- [JOB]
Only the lines below between the one holding "X123010000Y-50750000D02*" and the one holding "G04 Aperture macros list*", inclusive, are to be reproduced word for word; the pictures are to be left out.

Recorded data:
##############################
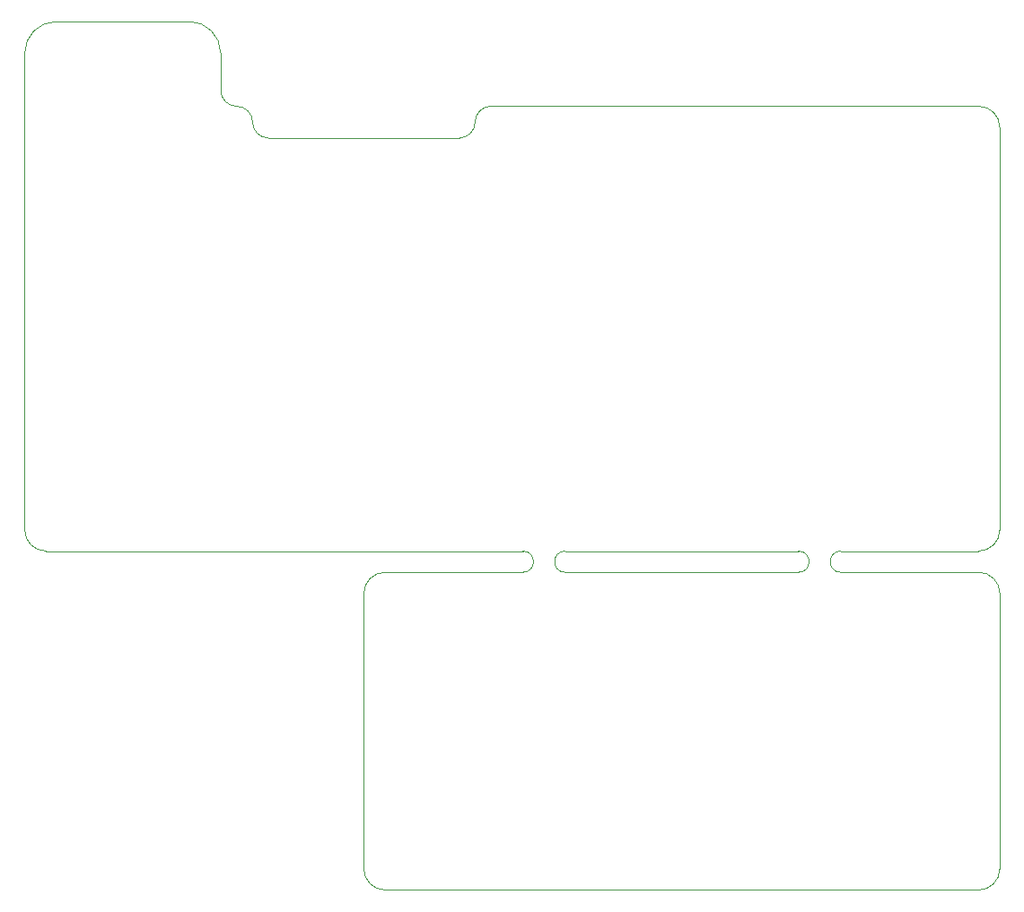
<source format=gbr>
%TF.GenerationSoftware,KiCad,Pcbnew,(5.1.10)-1*%
%TF.CreationDate,2021-06-06T00:54:17+02:00*%
%TF.ProjectId,LakeTemp,4c616b65-5465-46d7-902e-6b696361645f,2.0*%
%TF.SameCoordinates,Original*%
%TF.FileFunction,Profile,NP*%
%FSLAX46Y46*%
G04 Gerber Fmt 4.6, Leading zero omitted, Abs format (unit mm)*
G04 Created by KiCad (PCBNEW (5.1.10)-1) date 2021-06-06 00:54:17*
%MOMM*%
%LPD*%
G01*
G04 APERTURE LIST*
%TA.AperFunction,Profile*%
%ADD10C,0.050000*%
%TD*%
G04 APERTURE END LIST*
D10*
X127510000Y-58750000D02*
G75*
G02*
X129010000Y-60250000I0J-1500000D01*
G01*
X130510000Y-61750000D02*
G75*
G02*
X129010000Y-60250000I0J1500000D01*
G01*
X150010000Y-60250000D02*
G75*
G02*
X151510000Y-58750000I1500000J0D01*
G01*
X150010000Y-60250000D02*
G75*
G02*
X148510000Y-61750000I-1500000J0D01*
G01*
X127510000Y-58750000D02*
G75*
G02*
X126010000Y-57250000I0J1500000D01*
G01*
X197510000Y-58750000D02*
G75*
G02*
X199510000Y-60750000I0J-2000000D01*
G01*
X199510000Y-98750000D02*
G75*
G02*
X197510000Y-100750000I-2000000J0D01*
G01*
X109510000Y-100750000D02*
G75*
G02*
X107510000Y-98750000I0J2000000D01*
G01*
X107510000Y-53750000D02*
G75*
G02*
X110510000Y-50750000I3000000J0D01*
G01*
X123010000Y-50750000D02*
G75*
G02*
X126010000Y-53750000I0J-3000000D01*
G01*
X126010000Y-57250000D02*
X126010000Y-53750000D01*
X110510000Y-50750000D02*
X123010000Y-50750000D01*
X158510000Y-102750000D02*
X180510000Y-102750000D01*
X180510000Y-100750000D02*
X158510000Y-100750000D01*
X184510000Y-102750000D02*
X197510000Y-102750000D01*
X197510000Y-100750000D02*
X184510000Y-100750000D01*
X184510000Y-102750000D02*
G75*
G02*
X184510000Y-100750000I0J1000000D01*
G01*
X180510000Y-100750000D02*
G75*
G02*
X180510000Y-102750000I0J-1000000D01*
G01*
X158510000Y-102750000D02*
G75*
G02*
X158510000Y-100750000I0J1000000D01*
G01*
X154510000Y-100750000D02*
G75*
G02*
X154510000Y-102750000I0J-1000000D01*
G01*
X199510000Y-130750000D02*
G75*
G02*
X197510000Y-132750000I-2000000J0D01*
G01*
X154510000Y-102750000D02*
X141510000Y-102750000D01*
X199510000Y-60750000D02*
X199510000Y-98750000D01*
X139510000Y-130750000D02*
X139510000Y-104750000D01*
X197510000Y-132750000D02*
X141510000Y-132750000D01*
X199510000Y-104750000D02*
X199510000Y-130750000D01*
X141510000Y-132750000D02*
G75*
G02*
X139510000Y-130750000I0J2000000D01*
G01*
X139510000Y-104750000D02*
G75*
G02*
X141510000Y-102750000I2000000J0D01*
G01*
X197510000Y-102750000D02*
G75*
G02*
X199510000Y-104750000I0J-2000000D01*
G01*
X148510000Y-61750000D02*
X130510000Y-61750000D01*
X109510000Y-100750000D02*
X154510000Y-100750000D01*
X107510000Y-53750000D02*
X107510000Y-98750000D01*
X197510000Y-58750000D02*
X151510000Y-58750000D01*
M02*

</source>
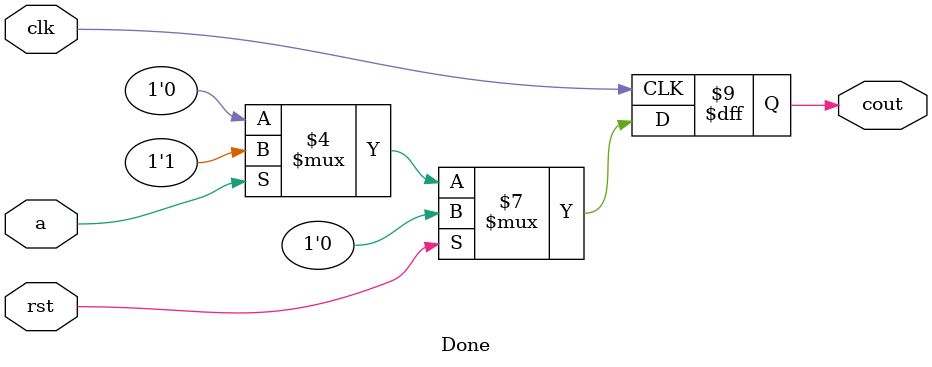
<source format=v>
module Done(clk,rst,a,cout);

input clk,rst,a;
output reg cout;

always@(posedge clk) begin
   if(rst) begin
      cout <= 1'b0;
   end
   else begin
      if(a==1'b1) begin
         cout <= 1'b1;
      end
      else begin
         cout <= 1'b0;
      end
   end
end
endmodule

</source>
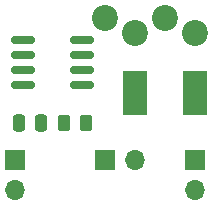
<source format=gbr>
%TF.GenerationSoftware,KiCad,Pcbnew,(6.0.5-0)*%
%TF.CreationDate,2022-10-30T23:15:50-07:00*%
%TF.ProjectId,teensy-4-can1,7465656e-7379-42d3-942d-63616e312e6b,rev?*%
%TF.SameCoordinates,PX8a12ae0PY695f190*%
%TF.FileFunction,Soldermask,Top*%
%TF.FilePolarity,Negative*%
%FSLAX46Y46*%
G04 Gerber Fmt 4.6, Leading zero omitted, Abs format (unit mm)*
G04 Created by KiCad (PCBNEW (6.0.5-0)) date 2022-10-30 23:15:50*
%MOMM*%
%LPD*%
G01*
G04 APERTURE LIST*
G04 Aperture macros list*
%AMRoundRect*
0 Rectangle with rounded corners*
0 $1 Rounding radius*
0 $2 $3 $4 $5 $6 $7 $8 $9 X,Y pos of 4 corners*
0 Add a 4 corners polygon primitive as box body*
4,1,4,$2,$3,$4,$5,$6,$7,$8,$9,$2,$3,0*
0 Add four circle primitives for the rounded corners*
1,1,$1+$1,$2,$3*
1,1,$1+$1,$4,$5*
1,1,$1+$1,$6,$7*
1,1,$1+$1,$8,$9*
0 Add four rect primitives between the rounded corners*
20,1,$1+$1,$2,$3,$4,$5,0*
20,1,$1+$1,$4,$5,$6,$7,0*
20,1,$1+$1,$6,$7,$8,$9,0*
20,1,$1+$1,$8,$9,$2,$3,0*%
G04 Aperture macros list end*
%ADD10RoundRect,0.250000X-0.262500X-0.450000X0.262500X-0.450000X0.262500X0.450000X-0.262500X0.450000X0*%
%ADD11R,2.000000X3.800000*%
%ADD12C,2.200000*%
%ADD13RoundRect,0.250000X-0.250000X-0.475000X0.250000X-0.475000X0.250000X0.475000X-0.250000X0.475000X0*%
%ADD14R,1.700000X1.700000*%
%ADD15O,1.700000X1.700000*%
%ADD16RoundRect,0.150000X-0.825000X-0.150000X0.825000X-0.150000X0.825000X0.150000X-0.825000X0.150000X0*%
G04 APERTURE END LIST*
D10*
%TO.C,R1*%
X5437500Y37465000D03*
X7262500Y37465000D03*
%TD*%
D11*
%TO.C,REF\u002A\u002A*%
X11430000Y40005000D03*
%TD*%
D12*
%TO.C,REF\u002A\u002A*%
X8890000Y46355000D03*
%TD*%
%TO.C,REF\u002A\u002A*%
X11430000Y45085000D03*
%TD*%
%TO.C,REF\u002A\u002A*%
X13970000Y46355000D03*
%TD*%
%TO.C,REF\u002A\u002A*%
X16510000Y45085000D03*
%TD*%
D11*
%TO.C,REF\u002A\u002A*%
X16510000Y40005000D03*
%TD*%
D13*
%TO.C,C1*%
X1590000Y37465000D03*
X3490000Y37465000D03*
%TD*%
D14*
%TO.C,REF\u002A\u002A*%
X8890000Y34290000D03*
D15*
X11430000Y34290000D03*
%TD*%
D14*
%TO.C,REF\u002A\u002A*%
X16510000Y34290000D03*
D15*
X16510000Y31750000D03*
%TD*%
D14*
%TO.C,REF\u002A\u002A*%
X1270000Y34290000D03*
D15*
X1270000Y31750000D03*
%TD*%
D16*
%TO.C,U1*%
X1970000Y44450000D03*
X1970000Y43180000D03*
X1970000Y41910000D03*
X1970000Y40640000D03*
X6920000Y40640000D03*
X6920000Y41910000D03*
X6920000Y43180000D03*
X6920000Y44450000D03*
%TD*%
M02*

</source>
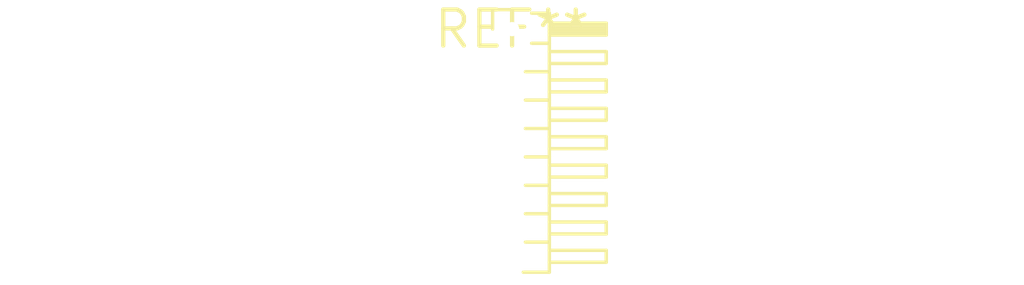
<source format=kicad_pcb>
(kicad_pcb (version 20240108) (generator pcbnew)

  (general
    (thickness 1.6)
  )

  (paper "A4")
  (layers
    (0 "F.Cu" signal)
    (31 "B.Cu" signal)
    (32 "B.Adhes" user "B.Adhesive")
    (33 "F.Adhes" user "F.Adhesive")
    (34 "B.Paste" user)
    (35 "F.Paste" user)
    (36 "B.SilkS" user "B.Silkscreen")
    (37 "F.SilkS" user "F.Silkscreen")
    (38 "B.Mask" user)
    (39 "F.Mask" user)
    (40 "Dwgs.User" user "User.Drawings")
    (41 "Cmts.User" user "User.Comments")
    (42 "Eco1.User" user "User.Eco1")
    (43 "Eco2.User" user "User.Eco2")
    (44 "Edge.Cuts" user)
    (45 "Margin" user)
    (46 "B.CrtYd" user "B.Courtyard")
    (47 "F.CrtYd" user "F.Courtyard")
    (48 "B.Fab" user)
    (49 "F.Fab" user)
    (50 "User.1" user)
    (51 "User.2" user)
    (52 "User.3" user)
    (53 "User.4" user)
    (54 "User.5" user)
    (55 "User.6" user)
    (56 "User.7" user)
    (57 "User.8" user)
    (58 "User.9" user)
  )

  (setup
    (pad_to_mask_clearance 0)
    (pcbplotparams
      (layerselection 0x00010fc_ffffffff)
      (plot_on_all_layers_selection 0x0000000_00000000)
      (disableapertmacros false)
      (usegerberextensions false)
      (usegerberattributes false)
      (usegerberadvancedattributes false)
      (creategerberjobfile false)
      (dashed_line_dash_ratio 12.000000)
      (dashed_line_gap_ratio 3.000000)
      (svgprecision 4)
      (plotframeref false)
      (viasonmask false)
      (mode 1)
      (useauxorigin false)
      (hpglpennumber 1)
      (hpglpenspeed 20)
      (hpglpendiameter 15.000000)
      (dxfpolygonmode false)
      (dxfimperialunits false)
      (dxfusepcbnewfont false)
      (psnegative false)
      (psa4output false)
      (plotreference false)
      (plotvalue false)
      (plotinvisibletext false)
      (sketchpadsonfab false)
      (subtractmaskfromsilk false)
      (outputformat 1)
      (mirror false)
      (drillshape 1)
      (scaleselection 1)
      (outputdirectory "")
    )
  )

  (net 0 "")

  (footprint "PinHeader_1x09_P1.00mm_Horizontal" (layer "F.Cu") (at 0 0))

)

</source>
##############################
- [RESPONSE TO THIS TASK]
X123010000Y-50750000D02*
G75*
G02*
X126010000Y-53750000I0J-3000000D01*
G01*
X126010000Y-57250000D02*
X126010000Y-53750000D01*
X110510000Y-50750000D02*
X123010000Y-50750000D01*
X158510000Y-102750000D02*
X180510000Y-102750000D01*
X180510000Y-100750000D02*
X158510000Y-100750000D01*
X184510000Y-102750000D02*
X197510000Y-102750000D01*
X197510000Y-100750000D02*
X184510000Y-100750000D01*
X184510000Y-102750000D02*
G75*
G02*
X184510000Y-100750000I0J1000000D01*
G01*
X180510000Y-100750000D02*
G75*
G02*
X180510000Y-102750000I0J-1000000D01*
G01*
X158510000Y-102750000D02*
G75*
G02*
X158510000Y-100750000I0J1000000D01*
G01*
X154510000Y-100750000D02*
G75*
G02*
X154510000Y-102750000I0J-1000000D01*
G01*
X199510000Y-130750000D02*
G75*
G02*
X197510000Y-132750000I-2000000J0D01*
G01*
X154510000Y-102750000D02*
X141510000Y-102750000D01*
X199510000Y-60750000D02*
X199510000Y-98750000D01*
X139510000Y-130750000D02*
X139510000Y-104750000D01*
X197510000Y-132750000D02*
X141510000Y-132750000D01*
X199510000Y-104750000D02*
X199510000Y-130750000D01*
X141510000Y-132750000D02*
G75*
G02*
X139510000Y-130750000I0J2000000D01*
G01*
X139510000Y-104750000D02*
G75*
G02*
X141510000Y-102750000I2000000J0D01*
G01*
X197510000Y-102750000D02*
G75*
G02*
X199510000Y-104750000I0J-2000000D01*
G01*
X148510000Y-61750000D02*
X130510000Y-61750000D01*
X109510000Y-100750000D02*
X154510000Y-100750000D01*
X107510000Y-53750000D02*
X107510000Y-98750000D01*
X197510000Y-58750000D02*
X151510000Y-58750000D01*
M02*

</source>
<source format=v>
module Done(clk,rst,a,cout);

input clk,rst,a;
output reg cout;

always@(posedge clk) begin
   if(rst) begin
      cout <= 1'b0;
   end
   else begin
      if(a==1'b1) begin
         cout <= 1'b1;
      end
      else begin
         cout <= 1'b0;
      end
   end
end
endmodule

</source>
<source format=gbr>
%TF.GenerationSoftware,KiCad,Pcbnew,(6.0.5-0)*%
%TF.CreationDate,2022-10-30T23:15:50-07:00*%
%TF.ProjectId,teensy-4-can1,7465656e-7379-42d3-942d-63616e312e6b,rev?*%
%TF.SameCoordinates,PX8a12ae0PY695f190*%
%TF.FileFunction,Soldermask,Top*%
%TF.FilePolarity,Negative*%
%FSLAX46Y46*%
G04 Gerber Fmt 4.6, Leading zero omitted, Abs format (unit mm)*
G04 Created by KiCad (PCBNEW (6.0.5-0)) date 2022-10-30 23:15:50*
%MOMM*%
%LPD*%
G01*
G04 APERTURE LIST*
G04 Aperture macros list*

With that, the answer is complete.